Des mots d’évangile.
Non pas une idée mais une évidence. Ces confinements successifs, privés souvent de rassemblements d’église et de réunions de paroisse, m’ont donné le temps – ou l’envie, ou le besoin peut-être ? –  d’ouvrir encore davantage les pages de Son Livre. Goûter Sa Parole, la ruminer, la laisser prendre de la place. 

Des mots d’évangile.
Voilà un Avent plein d’évidences et en même temps de nouveautés car ce n’est pas mon “métier” de creuser l’évangile et le risque d’y dire ce qui n’y est pas ou ce qu’on voudrait y voir n’est jamais très loin. Il y a toujours cette méfiance à mon propre égard chaque fois que j’ose commenter, même brièvement, Sa Parole. Et souvent, je préfère, simplement, la lire et la laisser faire.

Des mots d’évangile.
Alors, oui, j’ose, à l’instar de cette vieille amie qui souvent m’encourage à commenter mes propres remarques et à les oser. Alors oui, des mots d’évangile, mais avec ce que je sais faire: les faire résonner dans mon quotidien, dans la simplicité d’une petite vie de prof, d’épouse, de maman, de femme. Rien d’autre, car, finalement, je ne sais rien d’autre.
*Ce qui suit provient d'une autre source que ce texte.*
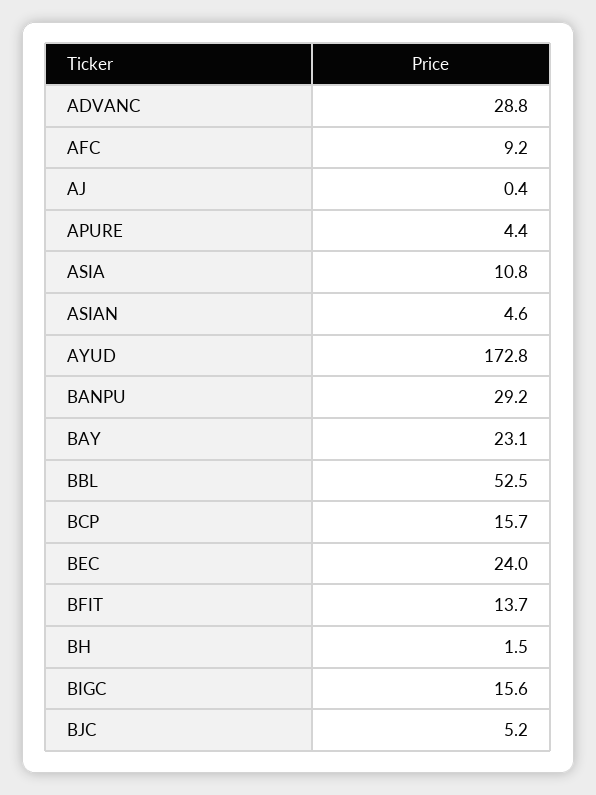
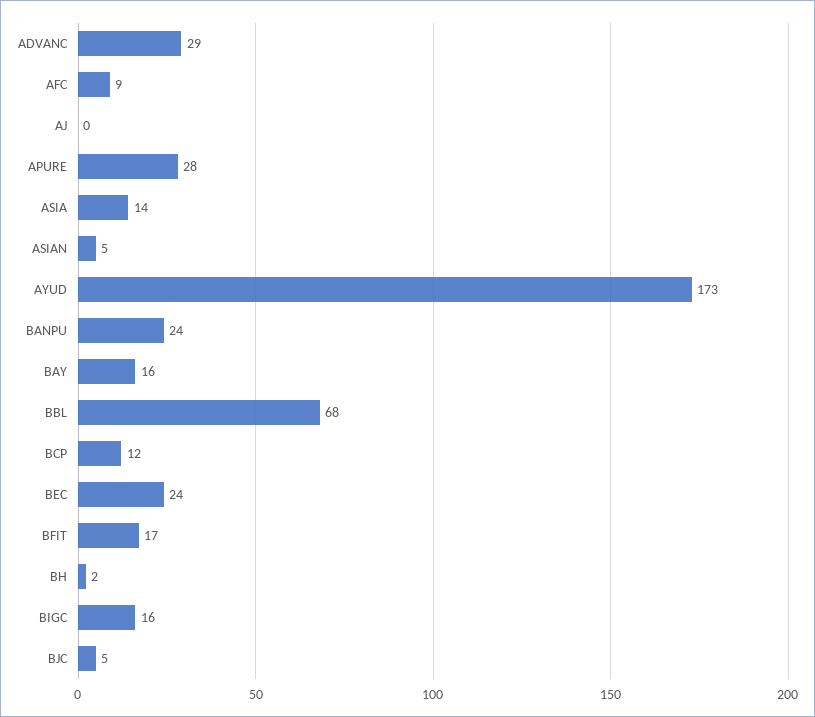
APURE: 4.4 -> 28
ASIA: 10.8 -> 14
BANPU: 29.2 -> 24
BAY: 23.1 -> 16
BBL: 52.5 -> 68
BCP: 15.7 -> 12
BFIT: 13.7 -> 17

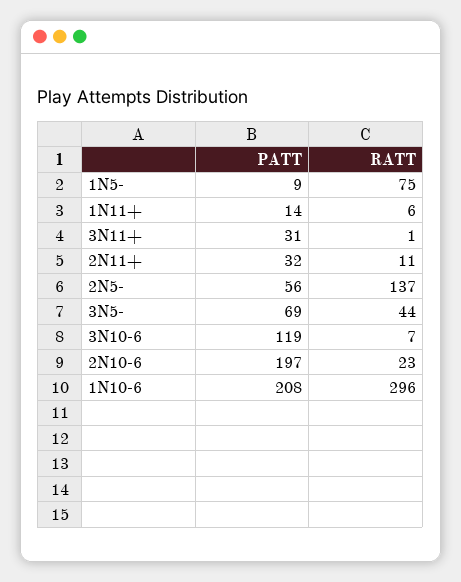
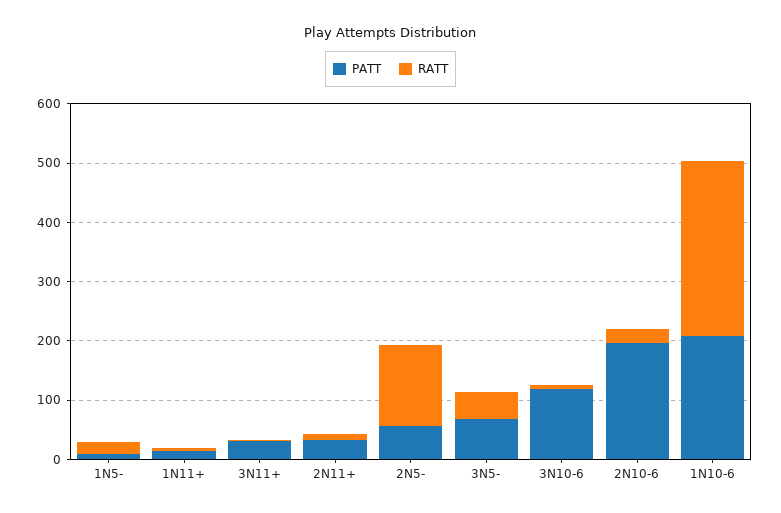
RATT, 1N5-: 75 -> 20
Des mots d’évangile. Un par jour, au petit matin, pour le garder au long des heures. Un seul, attrapé dans la lecture du jour. Simplement. Ce mot qui saura m’arrêter, qui osera me faire réagir, qui pourra aussi me pousser à quelques pas sur son chemin vers la pauvre mais si lumineuse étable de Bethléem.